Ukrainischer Fußballprofi in Spanien: Prekäre Verehrung
In Spanien wird der ukrainische Fußballer Roman Sosulja als Nazi angefeindet. Die Regierung in Kiew feiert ihn als Patrioten.
Als Nazi ist der ukrainische Fußballnationalspieler Roman Sosulja in Spanien beschimpft worden. Es war beim Zweitligaspiel zwischen Rayo Vallecano und Albacete Balompié. Und nach den Rufen der Vallecano-Fans, die dem politisch linken Spektrum zugeordnet werden, brach der Schiedsrichter die Partie ab. Solch einen Vorfall gab es noch nie im spanischen Fußball.

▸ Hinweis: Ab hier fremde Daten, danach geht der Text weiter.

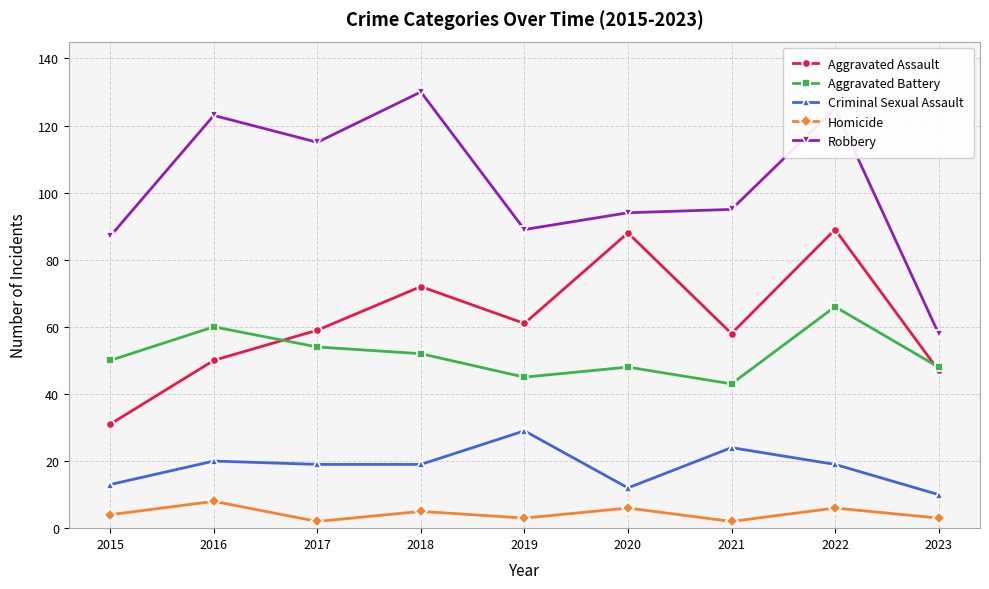

True or false: Criminal Sexual Assault and Aggravated Assault cross at least once.

False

Unterstützung erfuhr Sosulja sofort vom ukrainischen Außenministerium und dem Präsidenten Volodimir Selenski. „Du bist nicht nur ein klasse Fußballer, du bist auch ein echter Patriot“, textete der Präsident auf seiner Facebook-Seite. „Roman Sosulja, nicht nur deine Mannschaft steht hinter dir. Die ganze Ukraine steht hinter dir.“
Zuvor hatte das ukrainische Außenministerium die gezeigte „Intoleranz und verbalen Angriffe gegen unseren Fußballer Roman Sosulja“ verurteilt. Die Beleidigungen seien nicht nur haltlos, sie enthielten auch Denkmuster russischer Propaganda, so das ukrainische Außenministerium.
Sosulja sagt, er sei kein Nazi, sondern Patriot. Rassistische Äußerungen sind von ihm zwar nicht bekannt, er macht aber aus seiner Nähe zu dem rechtsradikalen Bataillon „Asow“ keinen Hehl. Im Netz finden sich Fotos, wie er sich mit Angehörigen von „Asow“ ablichten lässt. Auf anderen ist Sosulja mit einer Waffe oder neben einem Porträt von Stepan Bandera, dem wichtigsten Politiker der Organisation Ukrainischer Nationalisten (OUN) und Partisanenführer der Ukrainischen Aufständischen Armee (UPA), zu sehen.
Gerne werde heute übersehen, so Eduard Dolinsky, der Direktor des Kiewer Ukrainischen Jüdischen Komitees, dass die OUN eine fremdenfeindliche, antisemitische Ideologie hatte. Sowohl OUN- als auch UPA-Einheiten haben sich am Holocaust beteiligt, sie ermordeten mindestens 70.000 Polen, womöglich waren es 100.000, so Dolinsky. Amnesty International und Human Rights Watch werfen dem Bataillon Asow, das seit November 2014 in die Nationalgarde eingegliedert ist, schwere Menschenrechtsverletzungen – unter anderem Folter – vor.
Allerdings liegt Sosulja mit der Verherrlichung von Bandera im Trend. Anfang Dezember hatte ein Gericht eine Klage gegen die Umbenennung zweier Straßen in Kiew in Stepan Bandera und Roman Schuchewitsch Prospekt zurückgewiesen. Beide Namensgeber waren zeitweise Helfershelfer der deutschen Besatzungstruppen.